YOUR GOAL
Update the XML Schema guide text between "A Quick Guide to XML Schema-Part" and "and type hierarchies.", inclusive, so that "column" becomes "installment" throughout.

SOURCE EXTRACT

A Quick Guide to XML Schem1.doc

(84 KB) Pobierz

MSDN Magazine

A Quick Guide to XML Schema-Part 2


Download the code for this article: TheXMLFiles0207.exe (40KB)

I

n the April 2002 issue I covered the basics of XML Schema, including how you define elements, attributes, complex types, and how to use the built-in data types. In this month's column I'll introduce the more powerful features of the language, which are related to defining custom types and type hierarchies.
      Last time, I covered the process of describing a document's structure through xsd:element, xsd:attribute, and xsd:complexType definitions. As I mentioned in that earlier column, XML Schema defines a set of built-in data types that may be used to constrain the text content of elements and attributes.
      Picking up where I left off, each XML Schema data type has an explicitly defined value space as well as an explicitly defined lexical space (in other words, the set of possible string formats used in the XML document). For example, the double value 4200 can be represented lexically in a variety of ways (see Figure 1).

Figure 1 Lexical Representation
Figure 1 Lexical Representation

      Hence, when you specify that an element/attribute is of a given built-in type, the type's lexical space effectively controls what string formats are allowed in the document. For example, consider a schema that maps several local element declarations to XML Schema built-in types, as shown in Figure 2. When a schema processor validates an instance of this schema, it will ensure that the text contained within each of the elements/attributes conforms to a legal lexical representation of its defined type. The following instance is considered valid according to the schema:

<tns:employee xmlns:tns="http://example.org/employee/"

  id="555-12-3434">

  <name>Monica</name>

  <hiredate>1997-12-02</hiredate>

  <salary>42000.00</salary>

</tns:employee>

The following instance would be considered invalid because the hiredate and salary element values aren't valid representations of their corresponding types:

<tns:employee xmlns:tns="http://example.org/employee/"

  id="555-12-3434">

  <name>Monica</name>

  <hiredate>Dec 12, 2002</hiredate>

  <salary>42,000.00</salary>

</tns:employee>

The hiredate should be in the form of CCYY-MM-DD, while the salary shouldn't contain a comma. Both the value and lexical space details for a given type are defined in Part 2 of the XML Schema specification as well as in my book Essential XML Quick Reference (Addison-Wesley, 2001).
      Although it seems that the set of built-in types should be sufficient, you'll surely encounter situations in which the most appropriate built-in data type won't do the job. For example, in the previous schema definition, the id attribute is defined to be of type string, but it must actually be in the format of a Social Security number for things to work properly. Obviously, the U.S. Social Security number format isn't universal enough to make it one of XML Schema's built-in types. To deal with situations like this without having to write your own validation code at the application level, XML Schema makes it possible to define custom simple types.

Deriving New Simple Types

      XML Schema makes it possible to derive new simple types from existing simple types in a variety of ways. This is accomplished by using an xsd:simpleType element in the schema:

<xsd:schema xmlns:xsd="http://www.w3.org/2001/XMLSchema"

  xmlns:tns="http://example.org/employee/"

Extracted data entries
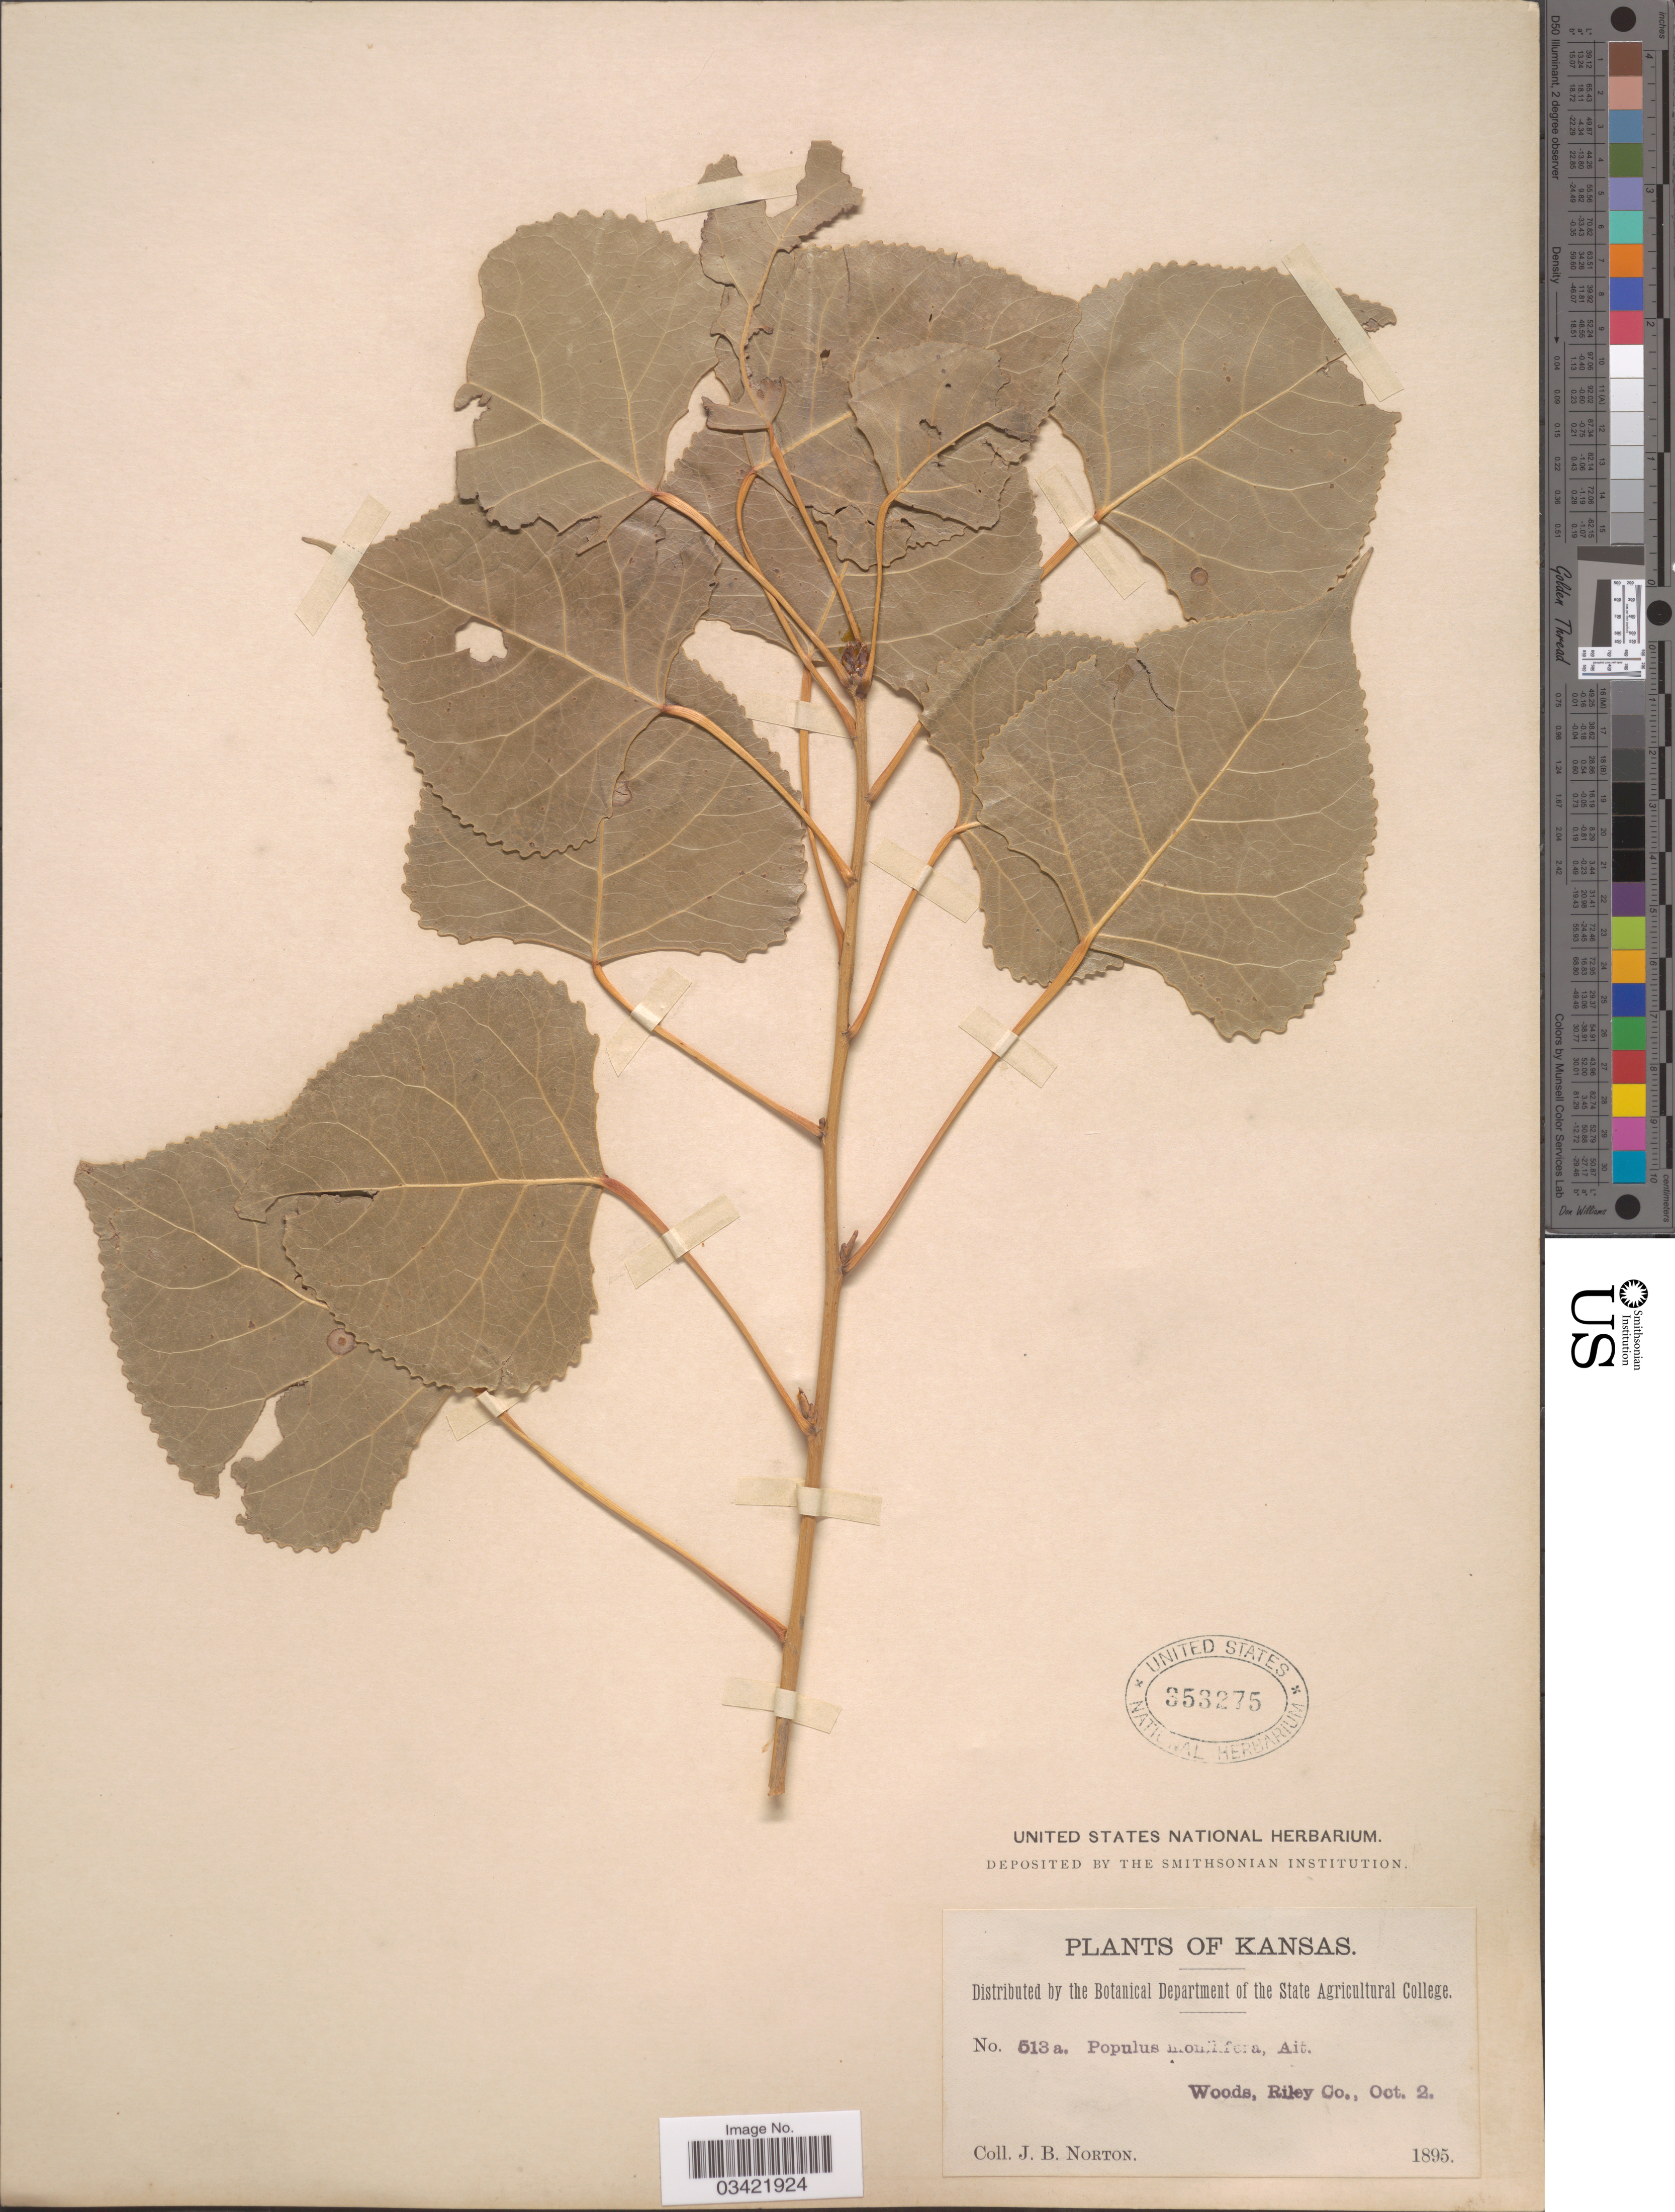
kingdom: Plantae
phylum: Tracheophyta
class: Magnoliopsida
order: Malpighiales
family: Salicaceae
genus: Populus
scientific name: Populus deltoides subsp. monilifera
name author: (Aiton) Eckenw.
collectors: J. B. Norton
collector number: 513a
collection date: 1895-10-02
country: United States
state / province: Kansas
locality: Woods, Riley Co.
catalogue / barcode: US 353275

ANSWER TO THIS TASK
A Quick Guide to XML Schema-Part 2


Download the code for this article: TheXMLFiles0207.exe (40KB)

I

n the April 2002 issue I covered the basics of XML Schema, including how you define elements, attributes, complex types, and how to use the built-in data types. In this month's installment I'll introduce the more powerful features of the language, which are related to defining custom types and type hierarchies.